Materials and Methods: The study was done using CellTox™ assay, Immunocytochemical and Enzyme-linked immunosorbent Assay (ELISA) methods. Statistical analysis of triplicate data were analysed on Microsoft Excel 2010 and Stats Direct© using one-way analysis of variance (ANOVA) and Dunnet comparison tests.
Results: Specifically, 100 µM of H2O2 caused significant reduction of cell viability, translocation of Dnmt1 from nucleus into the cytoplasm and expression of relatively higher amount of α-Syn proteins, compared to 500 µM iron after 24 hours treatment. H2O2 elicited the highest expression of both WT α-Syn (13.7 ± 0.5) ng/ml and (16.0 ± 0.2) ng/ml A53T α-Syn proteins respectively. While Iron caused the expression of (9.1± 1.1) ng/ml and (14.8 ± 1.1) ng/ml of WT and A53T α-Syn proteins respectively. The untreated controls expressed (3.2 ± 0.1) ng/ml and (7.5 ± 0.0) ng/ml of WT and A53T α-Syn proteins respectively.
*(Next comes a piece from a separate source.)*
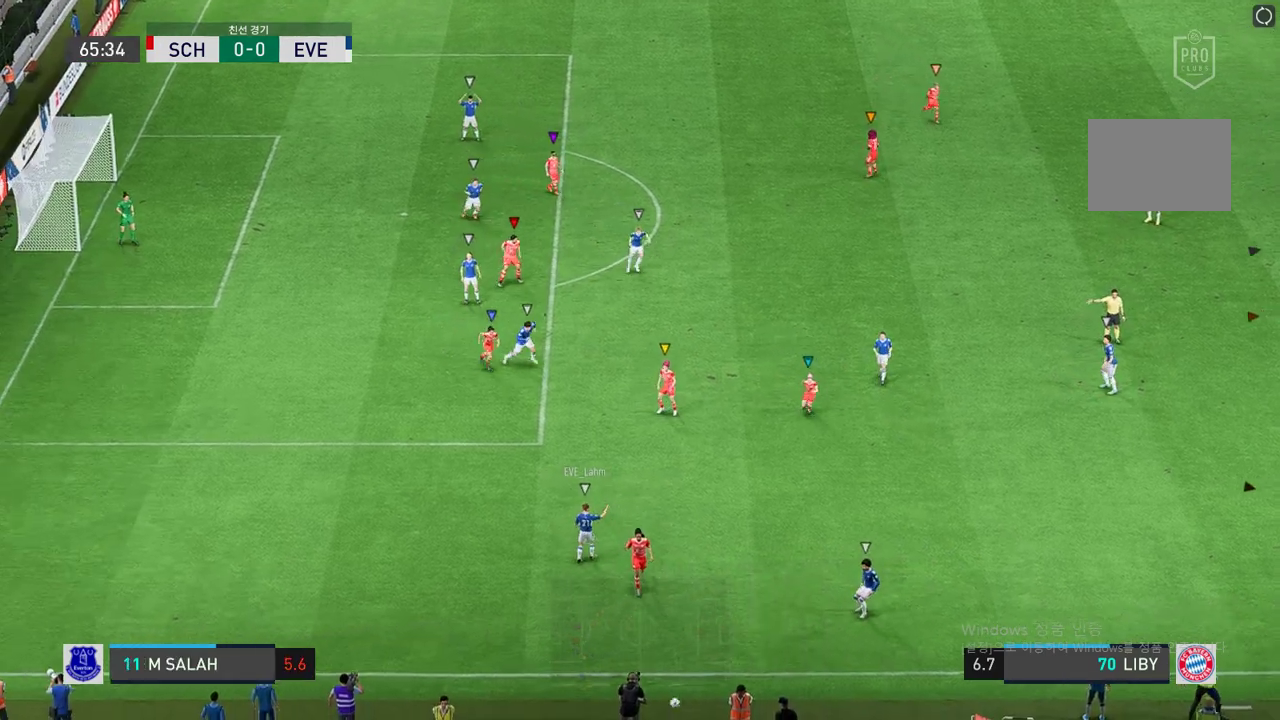
{"buttons": [], "left_stick": "center", "right_stick": "center", "events": [[134, "left_stick", "center"]]}
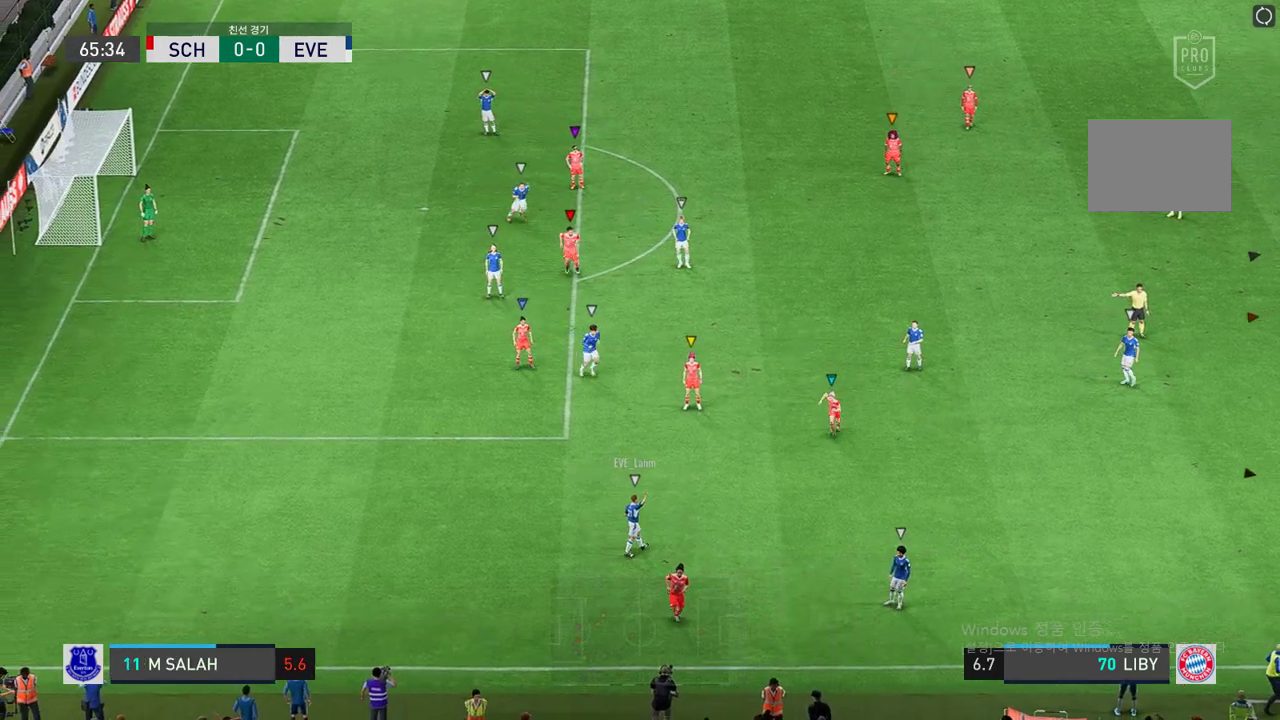
{"buttons": [], "left_stick": "center", "right_stick": "center", "events": []}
Furthermore, the A53T mutation also promoted the expression and aggregation of α-Syn, as evidenced with the relatively higher amount of A53T α-Syn protein compared to WT α-Syn expressed in control, H2O2 and Iron treated cells.
Conclusion: This study demonstrated that H2O2 and Fe2+ induced α-Syn aggregation and Dnmt-1 translocation, which promotes the pathogenesis of Parkinson's disease. Likewise, the A53T genetic alterations increased the overexpression and aggregation of α-Syn proteins. Hence, novel therapies targeting reactive oxygen species, oxidative stress and mutations may be beneficial for long term treatment of Parkinson’s disease.